### Work to complete
Pull every line holding the word "TPOT" out of the data and copy it.

-*-

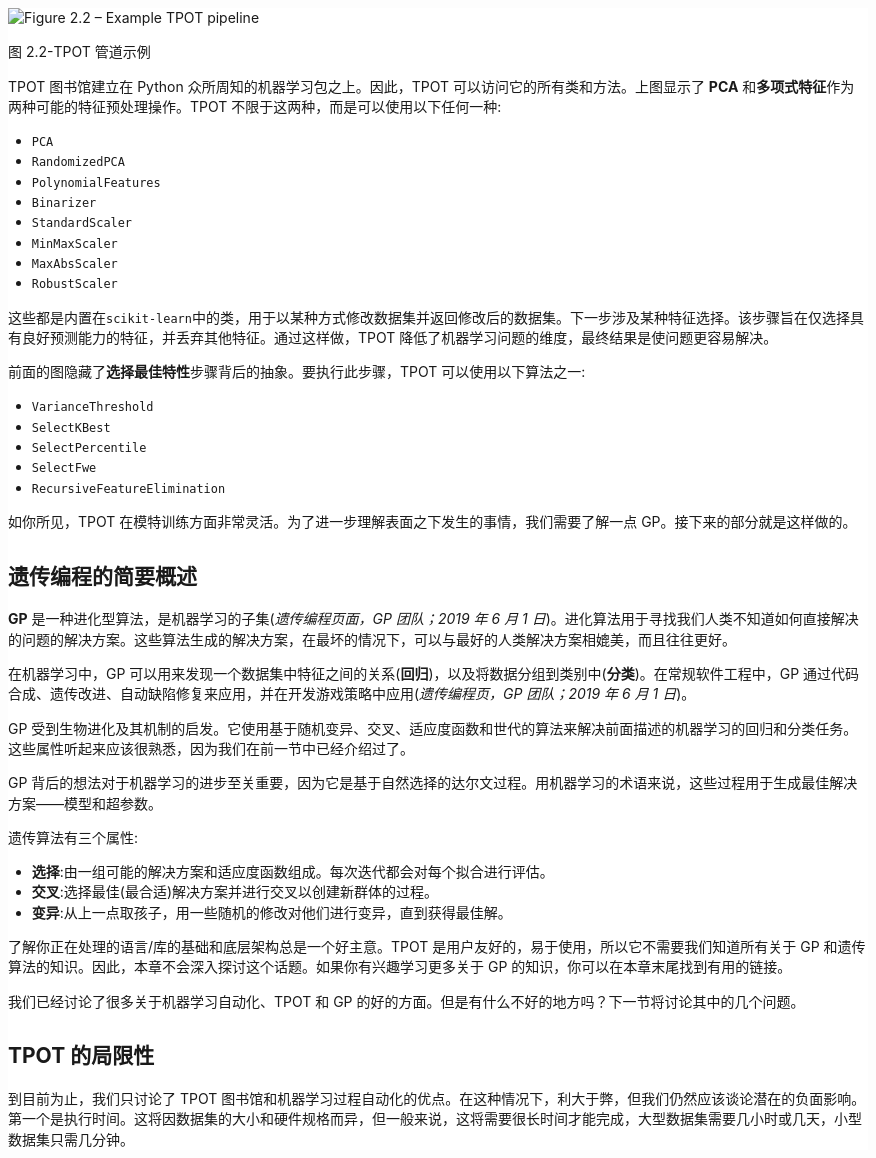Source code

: ![Figure 2.2 – Example TPOT pipeline
](img/B16954_02_002.jpg)

图 2.2-TPOT 管道示例

TPOT 图书馆建立在 Python 众所周知的机器学习包之上。因此，TPOT 可以访问它的所有类和方法。上图显示了 **PCA** 和**多项式特征**作为两种可能的特征预处理操作。TPOT 不限于这两种，而是可以使用以下任何一种:

*   `PCA`
*   `RandomizedPCA`
*   `PolynomialFeatures`
*   `Binarizer`
*   `StandardScaler`
*   `MinMaxScaler`
*   `MaxAbsScaler`
*   `RobustScaler`

这些都是内置在`scikit-learn`中的类，用于以某种方式修改数据集并返回修改后的数据集。下一步涉及某种特征选择。该步骤旨在仅选择具有良好预测能力的特征，并丢弃其他特征。通过这样做，TPOT 降低了机器学习问题的维度，最终结果是使问题更容易解决。

前面的图隐藏了**选择最佳特性**步骤背后的抽象。要执行此步骤，TPOT 可以使用以下算法之一:

*   `VarianceThreshold`
*   `SelectKBest`
*   `SelectPercentile`
*   `SelectFwe`
*   `RecursiveFeatureElimination`

如你所见，TPOT 在模特训练方面非常灵活。为了进一步理解表面之下发生的事情，我们需要了解一点 GP。接下来的部分就是这样做的。

## 遗传编程的简要概述

**GP** 是一种进化型算法，是机器学习的子集(*遗传编程页面，GP 团队；2019 年 6 月 1 日*)。进化算法用于寻找我们人类不知道如何直接解决的问题的解决方案。这些算法生成的解决方案，在最坏的情况下，可以与最好的人类解决方案相媲美，而且往往更好。

在机器学习中，GP 可以用来发现一个数据集中特征之间的关系(**回归**)，以及将数据分组到类别中(**分类**)。在常规软件工程中，GP 通过代码合成、遗传改进、自动缺陷修复来应用，并在开发游戏策略中应用(*遗传编程页，GP 团队；2019 年 6 月 1 日*)。

GP 受到生物进化及其机制的启发。它使用基于随机变异、交叉、适应度函数和世代的算法来解决前面描述的机器学习的回归和分类任务。这些属性听起来应该很熟悉，因为我们在前一节中已经介绍过了。

GP 背后的想法对于机器学习的进步至关重要，因为它是基于自然选择的达尔文过程。用机器学习的术语来说，这些过程用于生成最佳解决方案——模型和超参数。

遗传算法有三个属性:

*   **选择**:由一组可能的解决方案和适应度函数组成。每次迭代都会对每个拟合进行评估。
*   **交叉**:选择最佳(最合适)解决方案并进行交叉以创建新群体的过程。
*   **变异**:从上一点取孩子，用一些随机的修改对他们进行变异，直到获得最佳解。

了解你正在处理的语言/库的基础和底层架构总是一个好主意。TPOT 是用户友好的，易于使用，所以它不需要我们知道所有关于 GP 和遗传算法的知识。因此，本章不会深入探讨这个话题。如果你有兴趣学习更多关于 GP 的知识，你可以在本章末尾找到有用的链接。

我们已经讨论了很多关于机器学习自动化、TPOT 和 GP 的好的方面。但是有什么不好的地方吗？下一节将讨论其中的几个问题。

## TPOT 的局限性

到目前为止，我们只讨论了 TPOT 图书馆和机器学习过程自动化的优点。在这种情况下，利大于弊，但我们仍然应该谈论潜在的负面影响。第一个是执行时间。这将因数据集的大小和硬件规格而异，但一般来说，这将需要很长时间才能完成，大型数据集需要几小时或几天，小型数据集只需几分钟。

-*-

### Response below
: ![Figure 2.2 – Example TPOT pipeline
图 2.2-TPOT 管道示例
TPOT 图书馆建立在 Python 众所周知的机器学习包之上。因此，TPOT 可以访问它的所有类和方法。上图显示了 **PCA** 和**多项式特征**作为两种可能的特征预处理操作。TPOT 不限于这两种，而是可以使用以下任何一种:
这些都是内置在`scikit-learn`中的类，用于以某种方式修改数据集并返回修改后的数据集。下一步涉及某种特征选择。该步骤旨在仅选择具有良好预测能力的特征，并丢弃其他特征。通过这样做，TPOT 降低了机器学习问题的维度，最终结果是使问题更容易解决。
前面的图隐藏了**选择最佳特性**步骤背后的抽象。要执行此步骤，TPOT 可以使用以下算法之一:
如你所见，TPOT 在模特训练方面非常灵活。为了进一步理解表面之下发生的事情，我们需要了解一点 GP。接下来的部分就是这样做的。
了解你正在处理的语言/库的基础和底层架构总是一个好主意。TPOT 是用户友好的，易于使用，所以它不需要我们知道所有关于 GP 和遗传算法的知识。因此，本章不会深入探讨这个话题。如果你有兴趣学习更多关于 GP 的知识，你可以在本章末尾找到有用的链接。
我们已经讨论了很多关于机器学习自动化、TPOT 和 GP 的好的方面。但是有什么不好的地方吗？下一节将讨论其中的几个问题。
## TPOT 的局限性
到目前为止，我们只讨论了 TPOT 图书馆和机器学习过程自动化的优点。在这种情况下，利大于弊，但我们仍然应该谈论潜在的负面影响。第一个是执行时间。这将因数据集的大小和硬件规格而异，但一般来说，这将需要很长时间才能完成，大型数据集需要几小时或几天，小型数据集只需几分钟。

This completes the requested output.